Intravascular Ultrasound
Intravascular ultrasound (IVUS) of the iliofemoral vessels can be used when there is a discrepancy in the angiography and CT results. IVUS is an excellent tool to measure vessel diameter and has been shown to significantly decrease the use of iodinated contrast (Fig. 19.7) [17]. However, this imaging modality has several limitations. IVUS does not allow for satisfactory calcification analysis and it may provide poor imaging in severely tortuous iliac arteries due to the position of the ultrasound probe within the artery lumen. In our institution, when high-quality CT images are available, IVUS images do not add appreciably useful additional information and, therefore, are used sparingly.
Fig. 19.7
Intravascular ultrasound to assess size and characteristics of iliofemoral vessels
Pre-procedural Evaluation: Aortic Valve Annulus Sizing
While gated CT angiography protocols are gaining acceptance for aortic valve annulus sizing as a pre-procedural planning tool [18], this modality requires the administration of large amounts of iodinated contrast and is thus not recommended for patients with renal insufficiency. An alternative screening tool which in our experience is sufficient in the majority of the cases is to assess the sub-annular diameter, left ventricular outflow tract in two-dimensional (2D) transthoracic echocardiography. In cases where this measurement is borderline or is technically difficult, transesophageal echocardiography is recommended. The perpendicular axis of the annulus using three-dimensional (3D) and/or biplane imaging is determined. Using these techniques, the diameter or perimeter of the aortic annulus is measured. It should be noted, however, that while 2D and 3D measurements are well correlated, 3D measurements, when compared to 2D measurements, typically yield more than 1-mm differences in mean dimensions [19].

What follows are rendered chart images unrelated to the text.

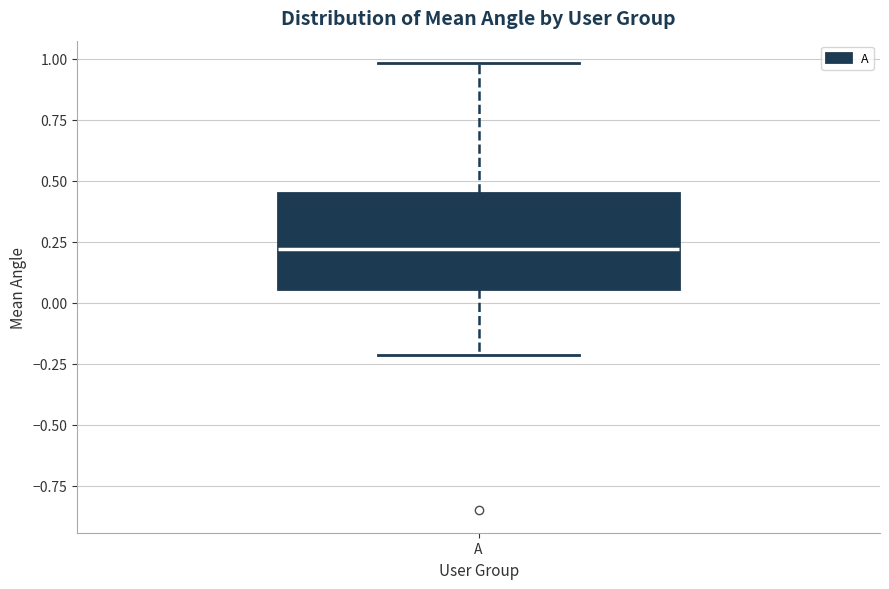

Where does the median line of the box for A sit on the y-axis? The values are not printed on the chart, so give them approximately, as read against the axis.

0.20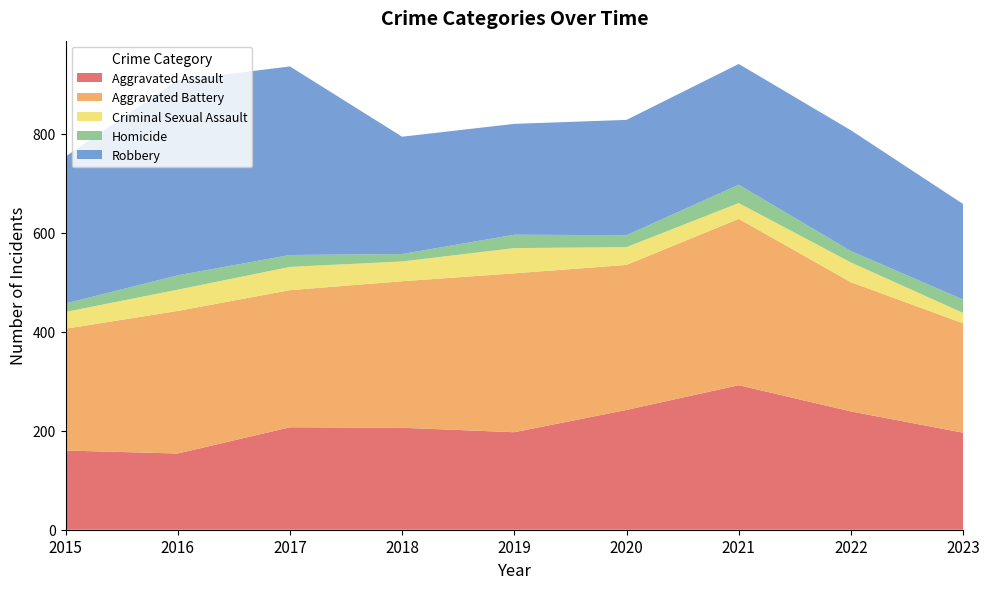

Reading right to left, list all the values displayed in this chart.

Aggravated Assault: 2023=196	2022=239	2021=292	2020=242	2019=197	2018=206	2017=207	2016=154	2015=160
Aggravated Battery: 2023=221	2022=261	2021=336	2020=293	2019=321	2018=296	2017=277	2016=288	2015=246
Criminal Sexual Assault: 2023=21	2022=40	2021=32	2020=36	2019=51	2018=40	2017=47	2016=43	2015=34
Homicide: 2023=27	2022=23	2021=37	2020=24	2019=27	2018=15	2017=24	2016=29	2015=17
Robbery: 2023=193	2022=244	2021=244	2020=233	2019=224	2018=237	2017=381	2016=394	2015=297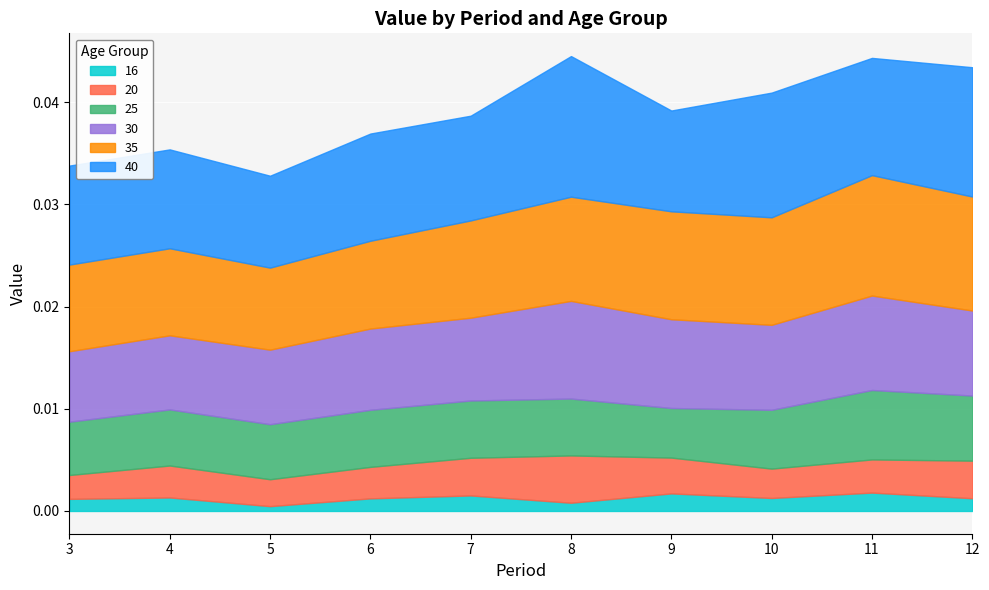

Which series has the largest total across all categories?

40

Kempfert et al. [20] showed that end-systolic maximal annular diameter of the aortic valve was best correlated with direct intraoperative diameters measured after decalcification of the aortic annulus. These measurements also correlated well with CT “effective” diameter. As described above, several CT techniques are currently available to minimize contrast dose [15, 16].
Procedural Techniques
Generally, TAVR procedures do not require large amounts of iodinated contrast. The components of the procedure that typically require iodinated contrast injections are vascular access, aortic root angiogram to determine the perpendicular angulation for valve deployment, valve deployment for final positioning, post-deployment valve assessment, and the final iliofemoral assessment to exclude vascular access injury. There are various techniques that can be undertaken to perform any of these procedural stages without injecting contrast or with minimization of the amount of the injected contrast as outlined in Table 19.1.